# Text excerpt:
+---+

Interop between the two is deliberate and cheap. Convert at the boundary; use whichever idiom fits the task.

Setup — required for every example

Every code example in this guide uses the ~o sigil from Tempo.Sigils. Before running any of them — in iex, a script, or a module — you must bring the sigil into scope:

import Tempo.Sigils

The import adds only sigil_o/2 and sigil_TEMPO/2 to the caller's namespace; no helper functions leak in.

Tempo is the right call when…

You're thinking in intervals

Scheduling ("this meeting from 2pm to 3pm"), availability ("free during work hours Mon–Fri"), date ranges ("Q3 2026" — a span, not a moment), recurrence ("every second Monday of the month" — infinite span needing bounded materialisation). The stdlib models these as awkward pairs of DateTime values and hand-rolled comparison logic. Tempo models them as first-class bounded spans with predicates and operators.

+---+

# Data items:
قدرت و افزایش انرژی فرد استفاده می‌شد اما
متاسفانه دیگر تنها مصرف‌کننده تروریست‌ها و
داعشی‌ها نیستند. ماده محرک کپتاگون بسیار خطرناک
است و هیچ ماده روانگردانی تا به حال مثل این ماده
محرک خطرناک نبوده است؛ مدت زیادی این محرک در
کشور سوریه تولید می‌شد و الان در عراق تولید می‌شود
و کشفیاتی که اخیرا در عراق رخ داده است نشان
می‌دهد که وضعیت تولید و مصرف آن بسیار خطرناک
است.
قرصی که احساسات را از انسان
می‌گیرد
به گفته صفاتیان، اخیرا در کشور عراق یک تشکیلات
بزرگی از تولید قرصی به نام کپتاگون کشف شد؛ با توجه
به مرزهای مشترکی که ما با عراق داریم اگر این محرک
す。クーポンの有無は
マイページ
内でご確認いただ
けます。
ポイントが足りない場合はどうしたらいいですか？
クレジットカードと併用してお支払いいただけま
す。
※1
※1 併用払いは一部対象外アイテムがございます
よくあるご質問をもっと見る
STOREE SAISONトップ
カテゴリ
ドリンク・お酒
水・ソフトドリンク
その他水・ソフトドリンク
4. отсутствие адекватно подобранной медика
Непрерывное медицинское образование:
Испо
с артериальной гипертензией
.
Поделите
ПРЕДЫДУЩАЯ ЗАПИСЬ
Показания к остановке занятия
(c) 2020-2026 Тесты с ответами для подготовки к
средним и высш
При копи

+---+

# Assignment 1:
Can you reproduce the part of the Tempo guide excerpt that opens with "import Tempo.Sigils" and closes with "predicates and operators.", swapping "hand-rolled comparison logic" for "custom comparison code"?
# Assignment 2:
According to the Tempo guide excerpt, what does importing Tempo.Sigils add to the caller's namespace?

# Task solution 1:
import Tempo.Sigils

The import adds only sigil_o/2 and sigil_TEMPO/2 to the caller's namespace; no helper functions leak in.

Tempo is the right call when…

You're thinking in intervals

Scheduling ("this meeting from 2pm to 3pm"), availability ("free during work hours Mon–Fri"), date ranges ("Q3 2026" — a span, not a moment), recurrence ("every second Monday of the month" — infinite span needing bounded materialisation). The stdlib models these as awkward pairs of DateTime values and custom comparison code. Tempo models them as first-class bounded spans with predicates and operators.

# Task solution 2:
Only sigil_o/2 and sigil_TEMPO/2.